[Enunciado del ejercicio] Por favor, reproduce sin cambios el pasaje del texto sobre Buxtehude que empieza con "Pablo Mendieta Paz" y sigue hasta "de la música.".

[Extracto de la página]

────────

Dietrich Buxtehude, maestro de Bach
Una semblanza de uno de los maestros decisivo en la
formación de Johann Sebastian Bach.
Pablo Mendieta Paz
El 21 de marzo pasado se recordó el nacimiento de Johann
Sebastian Bach, ejemplo perfecto del genio musical. Creador de obras de pujanza
y grandeza supremas, cabe, por lo mismo, proyectar una sucinta apología de
quien, a través de su música, fuera en cierto modo su maestro: Dietrich
Buxtehude, un nombre apenas oído en nuestro medio, aunque vital en la historia
de la música.
Buxtehude nació en 1637 en Helsinborg, región sueca del
Sund, y se educó en Helsingor, en la parte danesa. Fue sucesor y yerno de Franz
Tunder (1614-1667), aventajado alumno de Frescobaldi y pionero en el arte de
tratar las voces como instrumentos de orquesta, práctica que Bach haría
posteriormente. A la muerte de Tunder, Buxtehude ocupó su puesto -que ejercería
por espacio de 39 años- como organista de la iglesia de Santa María de Lübeck,
una de las más importantes plazas de la música alemana de aquella época.
Fue precisamente en esta iglesia donde Buxtehude creó y organizó
los famosos conciertos de adviento, denominados “Conciertos de la tarde” (Abendmusik), es decir los primeros
conciertos de música religiosa que se ejecutaban durante los cinco domingos que
precedían a la Navidad. Estas audiciones gozaron por mucho tiempo de enorme
popularidad, al extremo de que Bach recorrió a pie una distancia de algo más de
400 kilómetros, desde Arnstadt hasta Lübeck, para acudir al llamado del
virtuosismo del maestro Buxtehude.
En aquel entonces, siglo XVII, la música alemana se
desarrollaba bajo dos formas características: coral, o himno protestante, cuyas
melodías cantadas eran acompañadas por órgano, y el estilo concertante. Como
resultado de una evolución natural de la música, enlazada al desarrollo
creativo de los grandes maestros de la época ambas formas, coral y concertante,
en determinado momento se asociaron.

────────

[Entradas de datos extraídas]
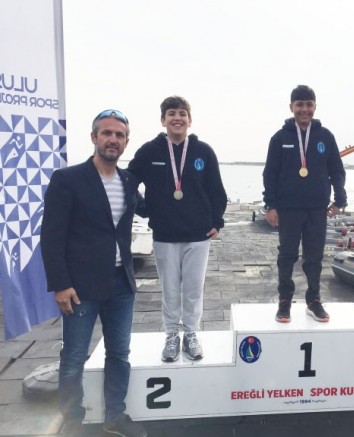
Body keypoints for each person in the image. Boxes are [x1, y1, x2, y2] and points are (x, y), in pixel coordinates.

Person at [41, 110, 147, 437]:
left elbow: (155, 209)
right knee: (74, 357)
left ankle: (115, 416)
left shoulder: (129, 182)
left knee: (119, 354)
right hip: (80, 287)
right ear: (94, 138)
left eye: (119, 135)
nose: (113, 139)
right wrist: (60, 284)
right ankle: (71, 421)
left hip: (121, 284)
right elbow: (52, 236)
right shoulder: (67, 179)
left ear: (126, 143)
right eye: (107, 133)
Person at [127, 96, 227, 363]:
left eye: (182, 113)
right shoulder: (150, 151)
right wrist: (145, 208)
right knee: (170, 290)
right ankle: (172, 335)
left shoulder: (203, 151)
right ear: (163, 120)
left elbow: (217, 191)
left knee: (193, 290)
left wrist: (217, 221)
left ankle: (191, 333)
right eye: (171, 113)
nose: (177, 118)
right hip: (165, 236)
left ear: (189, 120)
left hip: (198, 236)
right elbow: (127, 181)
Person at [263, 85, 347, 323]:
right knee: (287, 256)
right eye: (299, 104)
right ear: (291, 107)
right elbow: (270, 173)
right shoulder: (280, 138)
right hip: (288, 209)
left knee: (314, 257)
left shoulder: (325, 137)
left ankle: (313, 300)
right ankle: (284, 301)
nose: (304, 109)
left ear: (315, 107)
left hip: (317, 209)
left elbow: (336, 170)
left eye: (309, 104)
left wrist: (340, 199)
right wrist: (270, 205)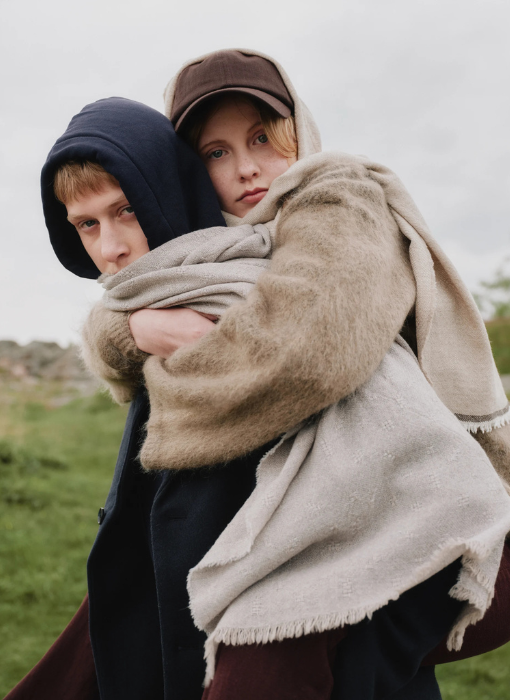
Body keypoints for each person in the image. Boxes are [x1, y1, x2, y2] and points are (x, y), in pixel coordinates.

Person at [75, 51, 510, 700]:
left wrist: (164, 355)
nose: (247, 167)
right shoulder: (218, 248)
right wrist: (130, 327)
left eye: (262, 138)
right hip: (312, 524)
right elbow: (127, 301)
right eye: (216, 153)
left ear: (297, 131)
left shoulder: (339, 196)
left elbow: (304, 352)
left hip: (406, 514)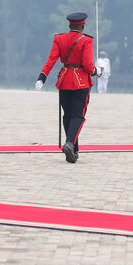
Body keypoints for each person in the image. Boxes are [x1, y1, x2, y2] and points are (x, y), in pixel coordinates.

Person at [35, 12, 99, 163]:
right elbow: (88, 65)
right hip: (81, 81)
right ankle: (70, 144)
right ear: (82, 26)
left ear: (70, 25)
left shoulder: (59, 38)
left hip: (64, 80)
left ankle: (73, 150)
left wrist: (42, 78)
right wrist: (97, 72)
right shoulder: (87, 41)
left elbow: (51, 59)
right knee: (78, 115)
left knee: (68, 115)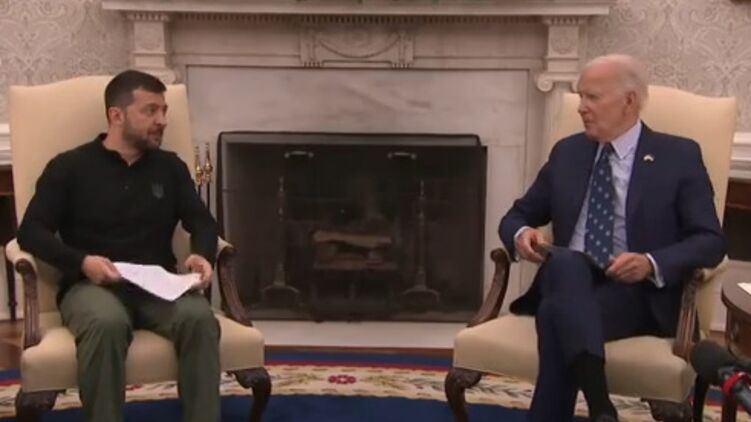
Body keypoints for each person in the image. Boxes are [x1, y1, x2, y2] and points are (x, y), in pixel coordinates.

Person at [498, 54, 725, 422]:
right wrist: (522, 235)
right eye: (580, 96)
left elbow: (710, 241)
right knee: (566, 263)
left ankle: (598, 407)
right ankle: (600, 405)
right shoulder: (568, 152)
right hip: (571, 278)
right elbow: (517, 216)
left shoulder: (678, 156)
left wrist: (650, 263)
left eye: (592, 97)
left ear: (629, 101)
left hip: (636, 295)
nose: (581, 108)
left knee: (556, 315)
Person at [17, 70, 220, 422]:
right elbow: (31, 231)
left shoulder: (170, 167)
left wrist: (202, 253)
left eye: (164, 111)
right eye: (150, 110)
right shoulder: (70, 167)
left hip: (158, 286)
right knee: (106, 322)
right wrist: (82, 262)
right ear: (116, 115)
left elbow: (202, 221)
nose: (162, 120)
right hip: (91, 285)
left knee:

────────

[Solución]
Pablo Mendieta Paz
El 21 de marzo pasado se recordó el nacimiento de Johann
Sebastian Bach, ejemplo perfecto del genio musical. Creador de obras de pujanza
y grandeza supremas, cabe, por lo mismo, proyectar una sucinta apología de
quien, a través de su música, fuera en cierto modo su maestro: Dietrich
Buxtehude, un nombre apenas oído en nuestro medio, aunque vital en la historia
de la música.